Apr. 3 (GIN) – Western media pundits have all but crowned Ms. Ngozi Okonjo-Iweala of Nigeria for the position of World Bank president. If selected, she would be the first African to hold the position traditionally held by a U.S. citizen.
Nearly buried among the encomiums, are the views of skeptics that doubt that Ms. Okonjo-Iweala would bring enlightenment to an institution more known for saddling developing countries with debt and structural adjustment plans that put millions of public service employees out of work.
“Not only has the World Bank failed poor countries, with structural adjustment and other genteel forms of developmental quackery, but those countries have not enjoyed equal voting power around the very policies that affect them most,” noted Desne Masie, writing in the blog African Argument.
“There is no guarantee that with Okonjo-Iweala as figurehead, reform and fairness in the Bank’s policies would be substantive. To clamor for a World Bank president from an emerging market is a hollow exercise altogether,” Masie asserts.

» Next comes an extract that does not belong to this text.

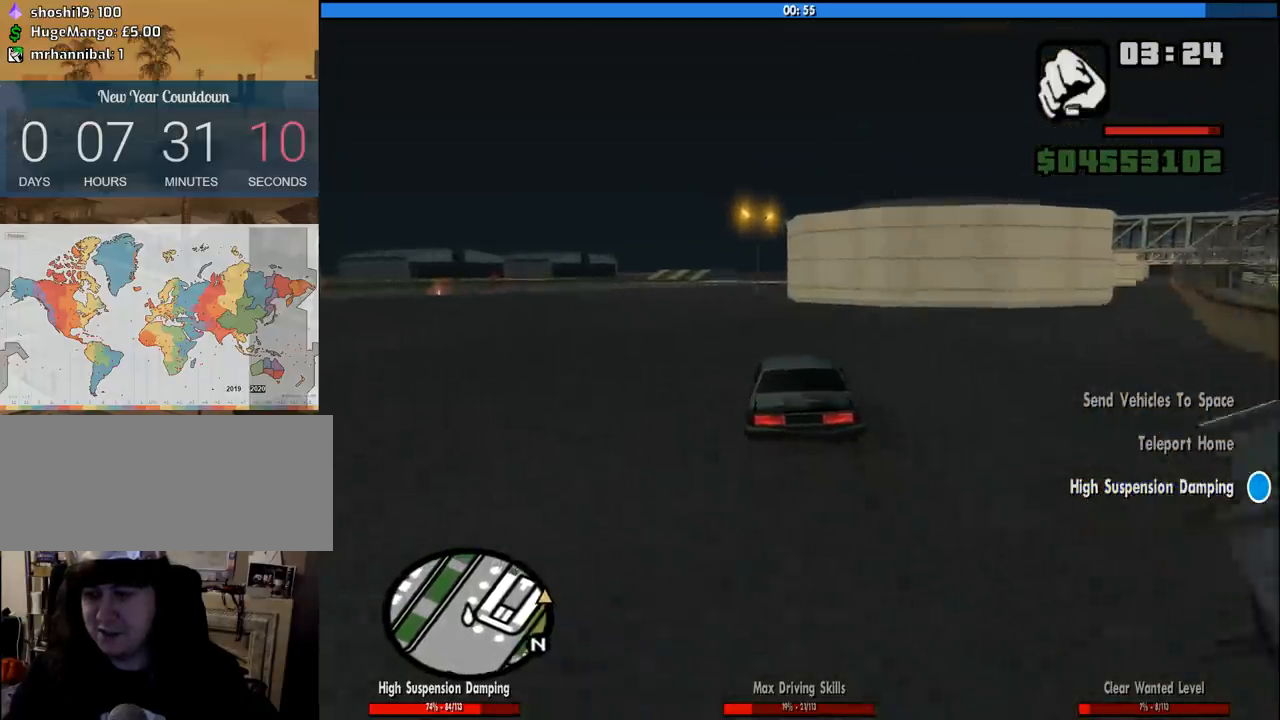
{"keys": ["w"], "mouse": [], "events": [[83, "a", "up"], [366, "d", "down"], [450, "d", "up"]]}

U.S. based educator Ikhide R. Ikheloa adds: “As an institution, the World Bank is an ancient bureaucratic relic whose time has come and gone. Now it is mostly a mean cudgel for meeting the West’s imperial needs in developing countries, aided by many of Africa’s intellectual and political elite.”
Ms. Okonjo-Iweala also faces questions over a Wikileaks cable by the U.S. Ambassador on the matter of corruption. According to the cable, the World Bank nominee steered public contracts to her brother worth up to $50 million. She denies the charge.
Finally, as Minister of Finance she supported the disastrous lifting of subsidies on Jan. 1. This sparked the nation’s largest mass movement when 5 million Nigerians rallied and marched to oppose the move.
Dr. Ngozi Okonjo-Iweala is scheduled to be interviewed first for the job on April 9, followed by Colombia’s Jose Antonio Ocampo and America’s Jim Yong Kim. A formal announcement is expected almost immediately, according to an inside source at the Bank.